Updates to this story
Sanjay Jha, CEO of Motorola's consumer business and mobile devices division, has confirmed his outfit will be releasing a 2GHz smartphone by Christmas.
Talking to the Executives Club of Chicago, Jha said that he believed that most corporate workstations would be replaced by smartphones in two years.
As proof he said that Motorola will have a 2GHz 'superphone' ready for the holidays.
The phone will be Android and will have a gyroscope, and a Nvidia Tegra-based graphics processor with full Flash 10.1 hardware acceleration. It is not clear how Motorola will get the chip to 2GHz.
Qualcomm announced faster Snapdragon processors that would reach 1.5GHz at Coputex last week. It might be something from Nvidia which has been telling the world+dog that its Tegra 2 is pretty fast.

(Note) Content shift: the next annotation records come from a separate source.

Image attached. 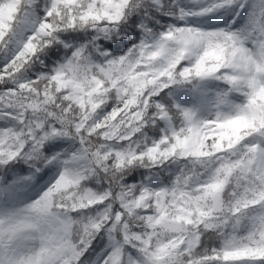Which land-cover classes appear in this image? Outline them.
<instances>
[{
	"label": "snow or ice",
	"instance_id": "snow-or-ice-1",
	"mask_svg": "<svg viewBox=\"0 0 264 264\" xmlns=\"http://www.w3.org/2000/svg\"><path fill=\"white\" fill-rule=\"evenodd\" d=\"M0 264H264V0H0Z\"/></svg>",
	"mask_w": 264,
	"mask_h": 264
}]
</instances>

It does make sense that we're headed that way though. With cloud computing and online collaborative software that is heavy on server-side compute, lite on client-side compute, anything that's "good enough" could be used. When that happens, you begin looking at equipment costs and energy costs. This is an area where non-x86 (proprietary) architecture fails us, and where ARM-based solutions are big winners (as ARM CPUs cost less than $1 each, compared to $30+ for smallest / slowest Intel Atom).